Rust Assistant Director Subpoenaed After Refusing To Talk To Cops

AP Photo/Jae C. Hong

Imagine you’re the assistant director of a movie where a fatal shooting took place. Now, imagine that you were the one who allegedly handed a major movie star the gun that eventually was used to kill the cinematographer after you declared it a “cold gun.”


Well, if you were in that predicament, you’d probably be trying to protect your butt as best you could. That would mean you’re not likely to be tripping over yourself to talk to investigators, at least not without an attorney handy. Especially since there are multiple investigations going on.

But on the same token, if you did nothing wrong, you’d likely want to get that into the record as quickly as possible. If it were me, I’d refuse to say anything until I’d spoken with my lawyer, then try to get a sit-down with investigators as soon as possible afterward. With my attorney.

Yet the assistant director on the set of Rust hasn’t exactly been forthcoming with all of those investigators.

The ‘Rust’ assistant director who handed Alec Baldwin the prop gun that killed cinematographer Halyna Hutchins must be interviewed by state workplace safety regulators, a judge decided.

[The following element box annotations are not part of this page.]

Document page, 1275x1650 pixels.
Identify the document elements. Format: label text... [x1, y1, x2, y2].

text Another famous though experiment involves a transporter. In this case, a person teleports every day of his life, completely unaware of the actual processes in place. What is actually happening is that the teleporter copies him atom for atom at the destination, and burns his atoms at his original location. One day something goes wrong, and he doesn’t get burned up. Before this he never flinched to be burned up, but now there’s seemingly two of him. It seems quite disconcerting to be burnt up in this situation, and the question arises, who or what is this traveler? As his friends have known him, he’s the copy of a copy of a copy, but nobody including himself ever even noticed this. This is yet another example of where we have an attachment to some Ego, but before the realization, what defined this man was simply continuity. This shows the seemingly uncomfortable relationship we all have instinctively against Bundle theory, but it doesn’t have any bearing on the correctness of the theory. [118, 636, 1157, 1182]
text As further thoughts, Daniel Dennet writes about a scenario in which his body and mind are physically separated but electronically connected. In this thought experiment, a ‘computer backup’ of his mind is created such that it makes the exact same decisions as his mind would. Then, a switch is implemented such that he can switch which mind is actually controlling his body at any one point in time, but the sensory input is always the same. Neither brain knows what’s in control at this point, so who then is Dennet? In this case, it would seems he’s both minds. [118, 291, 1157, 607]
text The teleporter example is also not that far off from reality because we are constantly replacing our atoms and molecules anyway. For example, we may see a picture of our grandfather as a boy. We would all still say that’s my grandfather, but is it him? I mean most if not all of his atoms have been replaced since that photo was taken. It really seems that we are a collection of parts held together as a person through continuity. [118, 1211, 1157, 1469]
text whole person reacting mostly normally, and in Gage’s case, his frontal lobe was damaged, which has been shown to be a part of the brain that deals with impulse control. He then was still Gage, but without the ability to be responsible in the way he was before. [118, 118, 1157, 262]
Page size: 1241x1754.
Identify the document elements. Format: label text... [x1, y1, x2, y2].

District Judge Bryan Biedscheid granted a request by the Occupational Health and Safety Bureau of the state Environment Department to issue a subpoena to Dave Halls.

Safety officials had tried to interview Halls twice, but he declined through his lawyer, citing concerns that the criminal investigation had not been completed.

Halls reportedly grabbed the gun and yelled ‘cold gun’ to note it was safe to use, according to search warrant reports. Although the affidavit said the gun ‘was fired’ by Baldwin, the actor has since said it was a misfire.

Cinematographer Halyna Hutchins was killed and director Joel Souza was wounded in the October 21 incident at the Bonanza Creek Ranch near Santa Fe.

After the incident, Hall’s former colleague, pyrotechnician Maggie Goll claimed that Halls never addressed weapon safety protocols in production meetings or when a firearm was to be used while working with him on a Hulu production in 2019.

Halls has said he did not know the prop gun that killed Hutchins was loaded.


I think part of the issue is that Halls may feel he’s going to be scapegoated in this. Someone has to be blamed and he is a prime candidate.

To be sure, there are grounds for that, too. I mean, he handed a gun to someone, declared it to be “cold,” then watched as that gun fired and killed a woman with a promising career ahead of her. Saying you didn’t know it was loaded doesn’t exactly help when you told everyone else on the set it wasn’t.

However, evading any of the investigations isn’t likely to help his case one bit.

Especially since he could find to trip all over himself defending Alec Baldwin after the actor claimed he never pulled the trigger of the single-action revolver used in the tragic shooting. He had time for that–and likely to cover his own posterior by making it out to be a freak accident–but not to talk to investigators?

Yeah, that doesn’t sound right.

To be clear, though, there doesn’t appear to be any effort by Halls to be evasive with the criminal investigation. He seems to be cooperating with that well enough, so this might be precisely what he said, concerns over the criminal investigation not being complete. However, now that becomes irrelevant since the judge is telling him to do it anyway.


Maybe the rest of us can get some answers soon enough, too.